At the Cambridge Institute for Sustainability Leadership we’ve spent 30 years working with business, finance and policymakers to transform markets and systems. We know that incrementalism won’t cut it. But we also know that retreat is not an option.
And while we bring deep expertise, we don’t pretend to have all the answers. The response to this moment must be built on diverse ideas, perspectives and new thinking. And right now, that conversation is not happening clearly enough.
So where do we go from here? First, we have to hold the line. We cannot allow the progress made on clean energy, sustainable finance and corporate accountability to be undone. We can’t allow opposition to action on climate and nature to go unchallenged.
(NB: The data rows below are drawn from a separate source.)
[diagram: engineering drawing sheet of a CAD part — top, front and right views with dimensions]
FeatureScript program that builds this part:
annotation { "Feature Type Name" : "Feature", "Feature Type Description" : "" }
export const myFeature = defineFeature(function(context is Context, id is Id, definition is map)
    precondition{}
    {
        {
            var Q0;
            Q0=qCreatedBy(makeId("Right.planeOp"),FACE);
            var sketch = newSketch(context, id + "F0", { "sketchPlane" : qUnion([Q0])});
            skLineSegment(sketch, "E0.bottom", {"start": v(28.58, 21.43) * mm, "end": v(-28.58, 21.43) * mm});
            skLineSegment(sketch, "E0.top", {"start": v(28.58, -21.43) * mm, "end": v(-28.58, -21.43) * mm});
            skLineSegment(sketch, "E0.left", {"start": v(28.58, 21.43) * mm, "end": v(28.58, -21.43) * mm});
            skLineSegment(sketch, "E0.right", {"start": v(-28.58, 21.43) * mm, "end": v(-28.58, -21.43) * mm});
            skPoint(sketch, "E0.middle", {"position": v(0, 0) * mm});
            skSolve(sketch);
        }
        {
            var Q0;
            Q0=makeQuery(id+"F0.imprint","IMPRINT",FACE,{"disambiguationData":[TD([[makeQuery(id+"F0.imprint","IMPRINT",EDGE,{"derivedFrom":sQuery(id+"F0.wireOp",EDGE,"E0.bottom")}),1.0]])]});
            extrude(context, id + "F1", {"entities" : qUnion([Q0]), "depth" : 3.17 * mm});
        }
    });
From our work with major business and investors we know they don’t want to retreat; their future commercial success is at stake. They want to move forward – to shape, and profit from, the businesses and economies of the future, not defend the broken models of the past. The pathway forward is not going to be uncontested, but we need to continue to push for movement, even against the forces of delay and inaction.
Second, we have to recognise the political and economic realities that we’re part of. Governments care about competitiveness, security and economic growth. Many actively want to hear from businesses and investors about solutions that deliver these – both now and in the future. We know this because we’ve spent 20 years working in the UK and EU, and more recently in South Africa and Kenya, engaging policymakers on transition pathways. Our Competitive Sustainability Index gained traction because it proved that sustainability isn’t an economic risk; it’s an economic necessity.
Circularity, for example, is a no-brainer for economies seeking to reshore manufacturing and create local industries. We need to push these arguments harder and more coherently.
Third, we have to reach out more, beyond the usual suspects. Too many efforts on sustainability focus on persuading the already convinced. That’s not where change happens.
We need to get better at talking to, and working with, people we don’t agree with. That’s going to mean being honest about trade-offs – acknowledging challenges, rather than ignoring them, it’s going to mean building uncomfortable alliances, it’s going to mean focussing on strategic goals not always individual battles.
Many people want action but don’t trust those delivering the message, or recognise the way it is delivered. That’s a failure of strategy, not substance. We need to fix that.
Finally, we have to do what’s necessary to drive real economic transformation. The renewables revolution reshaped energy markets. That didn’t happen by accident. It happened because innovators and policymakers disrupted the system and made clean energy cheaper, better and more competitive than fossil fuels.
We need to lean in to drive similar disruption across key sectors – transport, buildings, food and heavy industry.
Our Aviation Impact Accelerator (AIA) is working to transform aviation, one of the hardest sectors to decarbonise. At CISL, we are nurturing the businesses and industries of the future, supporting circularity, nature-positive business models and net-zero solutions. We are bringing these innovators together with investors, major businesses and policymakers to scale solutions and reshape economic growth.
Disruption won’t happen on its own. We have to make it happen. We don’t have 15 years to get this right. The world in 2040 will be shaped by what we do now.
Will we use this time to cut emissions, restore nature and build a resilient economy? Or will we look back at another lost decade, wondering why we were cowed into despair, stuck with failing approaches, remaining fragmented and misaligned when we had the chance to pull together to build real momentum for change?
This is not just a call for people to work with us at CISL. It’s a signal that we are open to working with others – across sectors, perspectives and ideologies – to develop the strategy this moment demands.
Let’s build a plan together. Who’s in?